Exercise objective. Return each entry word for word. Leave the images out.

Data section.
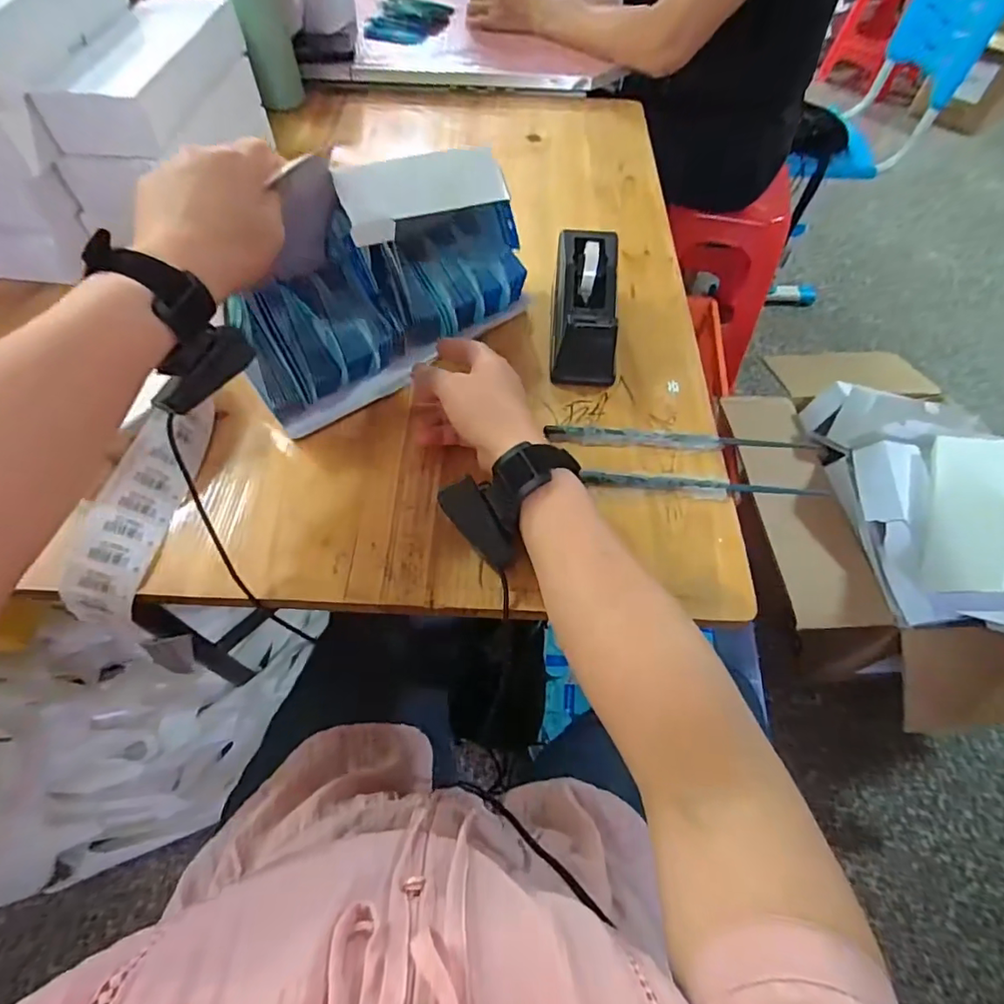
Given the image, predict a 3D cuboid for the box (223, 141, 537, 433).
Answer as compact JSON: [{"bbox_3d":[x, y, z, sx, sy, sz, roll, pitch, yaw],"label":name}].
[{"bbox_3d":[-0.102,-0.193,0.455,0.275,0.136,0.112,-33,64,-20],"label":"box"}]

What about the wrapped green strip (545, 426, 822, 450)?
[{"bbox_3d":[0.153,-0.054,0.457,0.225,0.010,0.015,1,58,0],"label":"wrapped green strip"}]

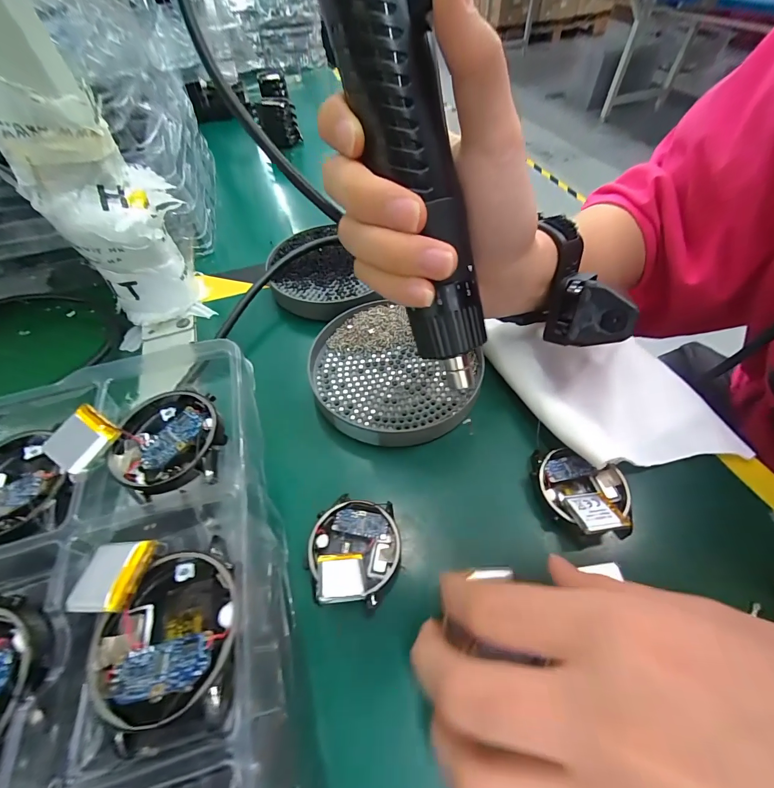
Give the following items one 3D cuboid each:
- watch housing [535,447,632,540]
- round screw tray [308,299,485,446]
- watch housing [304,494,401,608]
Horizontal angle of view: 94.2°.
[{"bbox_3d":[0.105,0.050,0.188,0.045,0.014,0.046,2,53,5],"label":"watch housing"},{"bbox_3d":[0.000,-0.016,0.241,0.113,0.016,0.100,35,62,27],"label":"round screw tray"},{"bbox_3d":[-0.016,0.075,0.176,0.043,0.018,0.049,3,53,7],"label":"watch housing"}]

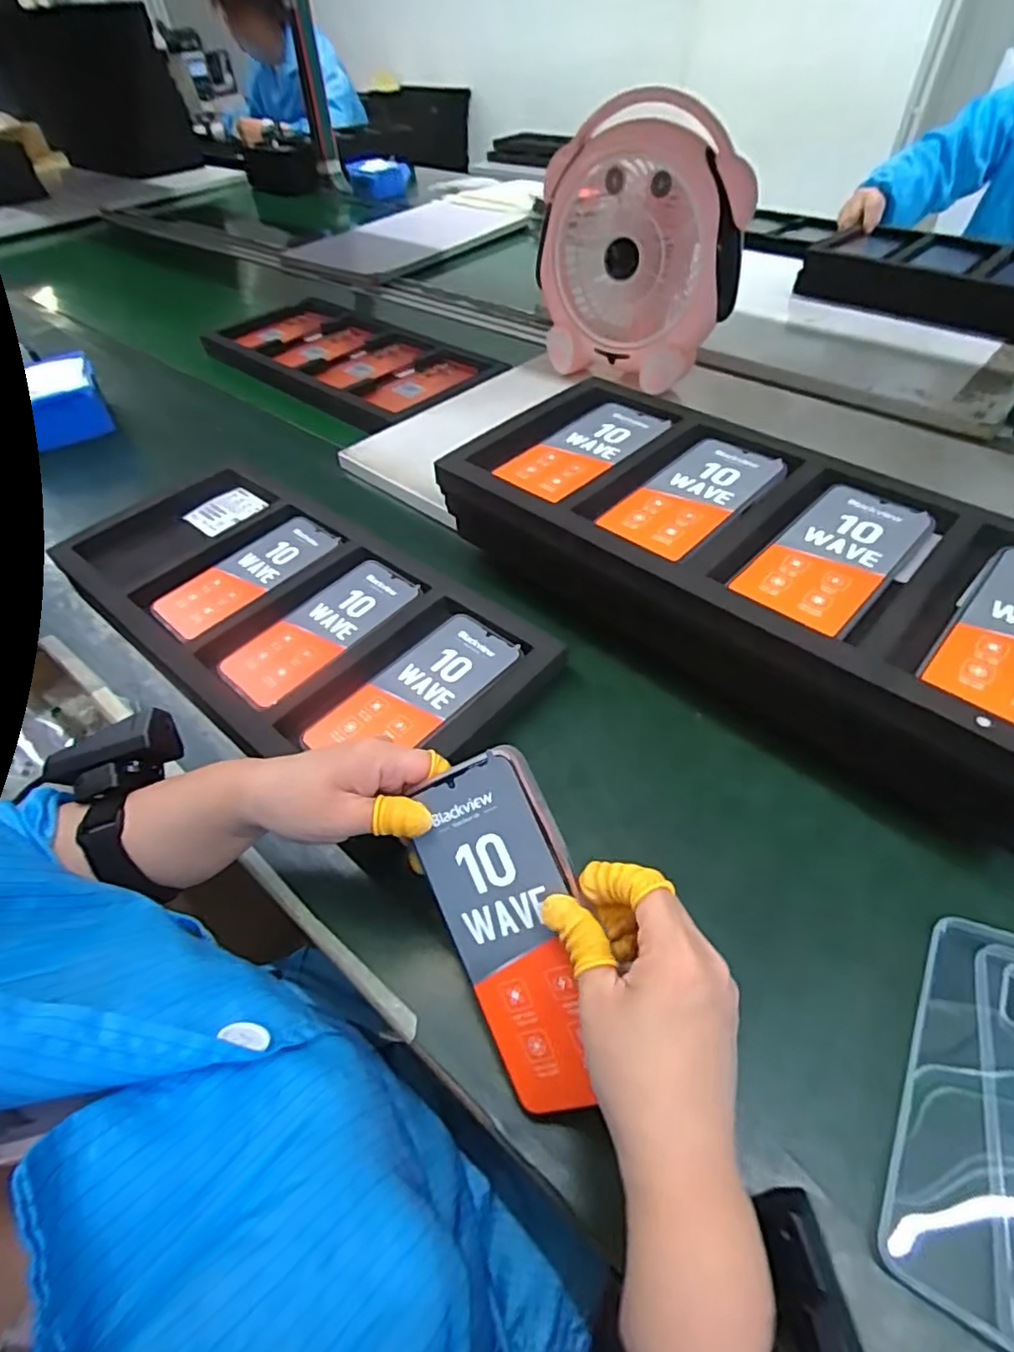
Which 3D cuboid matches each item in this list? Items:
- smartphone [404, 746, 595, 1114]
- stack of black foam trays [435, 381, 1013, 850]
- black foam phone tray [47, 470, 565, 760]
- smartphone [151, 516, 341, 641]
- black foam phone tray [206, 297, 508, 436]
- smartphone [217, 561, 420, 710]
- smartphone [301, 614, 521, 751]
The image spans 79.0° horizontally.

Task solution.
Given the image, predict a 3D cuboid for the box (223, 141, 537, 433).
Answer as compact JSON: [{"bbox_3d":[x, y, z, sx, sy, sz, roll, pitch, yaw],"label":name}].
[{"bbox_3d":[-0.102,-0.193,0.455,0.275,0.136,0.112,-33,64,-20],"label":"box"}]

What about the wrapped green strip (545, 426, 822, 450)?
[{"bbox_3d":[0.153,-0.054,0.457,0.225,0.010,0.015,1,58,0],"label":"wrapped green strip"}]

Give the following items one 3D cuboid each:
- watch housing [535,447,632,540]
- round screw tray [308,299,485,446]
- watch housing [304,494,401,608]
Horizontal angle of view: 94.2°.
[{"bbox_3d":[0.105,0.050,0.188,0.045,0.014,0.046,2,53,5],"label":"watch housing"},{"bbox_3d":[0.000,-0.016,0.241,0.113,0.016,0.100,35,62,27],"label":"round screw tray"},{"bbox_3d":[-0.016,0.075,0.176,0.043,0.018,0.049,3,53,7],"label":"watch housing"}]

Which 3D cuboid matches each item in this list? Items:
- smartphone [404, 746, 595, 1114]
- stack of black foam trays [435, 381, 1013, 850]
- black foam phone tray [47, 470, 565, 760]
- smartphone [151, 516, 341, 641]
- black foam phone tray [206, 297, 508, 436]
- smartphone [217, 561, 420, 710]
- smartphone [301, 614, 521, 751]
The image spans 79.0° horizontally.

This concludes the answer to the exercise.